• LISTED RECORDS:
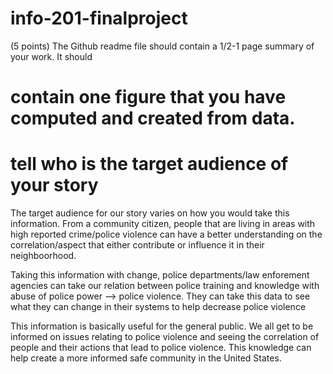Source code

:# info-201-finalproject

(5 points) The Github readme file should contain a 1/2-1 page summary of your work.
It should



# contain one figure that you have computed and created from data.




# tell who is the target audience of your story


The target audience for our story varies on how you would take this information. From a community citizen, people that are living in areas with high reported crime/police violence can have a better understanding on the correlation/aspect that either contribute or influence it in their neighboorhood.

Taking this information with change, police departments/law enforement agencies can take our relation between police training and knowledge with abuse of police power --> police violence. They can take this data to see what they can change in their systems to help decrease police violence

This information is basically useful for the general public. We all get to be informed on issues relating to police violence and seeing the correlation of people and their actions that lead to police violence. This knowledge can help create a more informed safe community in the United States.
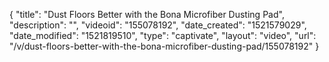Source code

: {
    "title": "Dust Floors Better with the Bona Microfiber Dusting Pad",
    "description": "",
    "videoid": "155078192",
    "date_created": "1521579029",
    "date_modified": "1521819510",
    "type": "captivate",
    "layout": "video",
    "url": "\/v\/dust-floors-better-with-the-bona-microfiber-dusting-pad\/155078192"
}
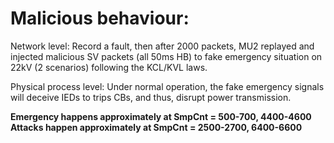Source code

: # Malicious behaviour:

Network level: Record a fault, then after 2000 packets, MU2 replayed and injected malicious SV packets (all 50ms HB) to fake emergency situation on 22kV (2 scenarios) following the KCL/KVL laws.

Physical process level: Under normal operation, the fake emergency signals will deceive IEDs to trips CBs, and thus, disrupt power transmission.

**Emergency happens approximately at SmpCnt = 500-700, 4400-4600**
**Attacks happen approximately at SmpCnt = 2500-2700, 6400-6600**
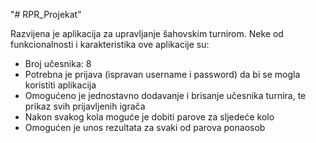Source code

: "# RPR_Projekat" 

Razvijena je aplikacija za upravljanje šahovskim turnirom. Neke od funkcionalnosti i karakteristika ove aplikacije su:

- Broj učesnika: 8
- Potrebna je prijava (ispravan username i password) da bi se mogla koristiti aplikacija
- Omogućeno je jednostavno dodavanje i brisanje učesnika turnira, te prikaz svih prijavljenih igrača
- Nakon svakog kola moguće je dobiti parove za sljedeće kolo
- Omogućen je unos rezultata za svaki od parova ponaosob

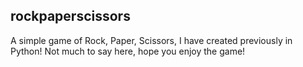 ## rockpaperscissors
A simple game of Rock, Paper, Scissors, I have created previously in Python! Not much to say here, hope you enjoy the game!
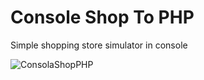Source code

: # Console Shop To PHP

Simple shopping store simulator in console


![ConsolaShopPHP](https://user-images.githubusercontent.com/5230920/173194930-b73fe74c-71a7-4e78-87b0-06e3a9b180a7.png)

• TRY IT:
The answer is the lines above, word for word, from the first one through the one containing "Taking this information"; it includes no pictures.

• OUTPUT:
Source code

:# info-201-finalproject

(5 points) The Github readme file should contain a 1/2-1 page summary of your work.
It should



# contain one figure that you have computed and created from data.




# tell who is the target audience of your story


The target audience for our story varies on how you would take this information. From a community citizen, people that are living in areas with high reported crime/police violence can have a better understanding on the correlation/aspect that either contribute or influence it in their neighboorhood.

Taking this information with change, police departments/law enforement agencies can take our relation between police training and knowledge with abuse of police power --> police violence. They can take this data to see what they can change in their systems to help decrease police violence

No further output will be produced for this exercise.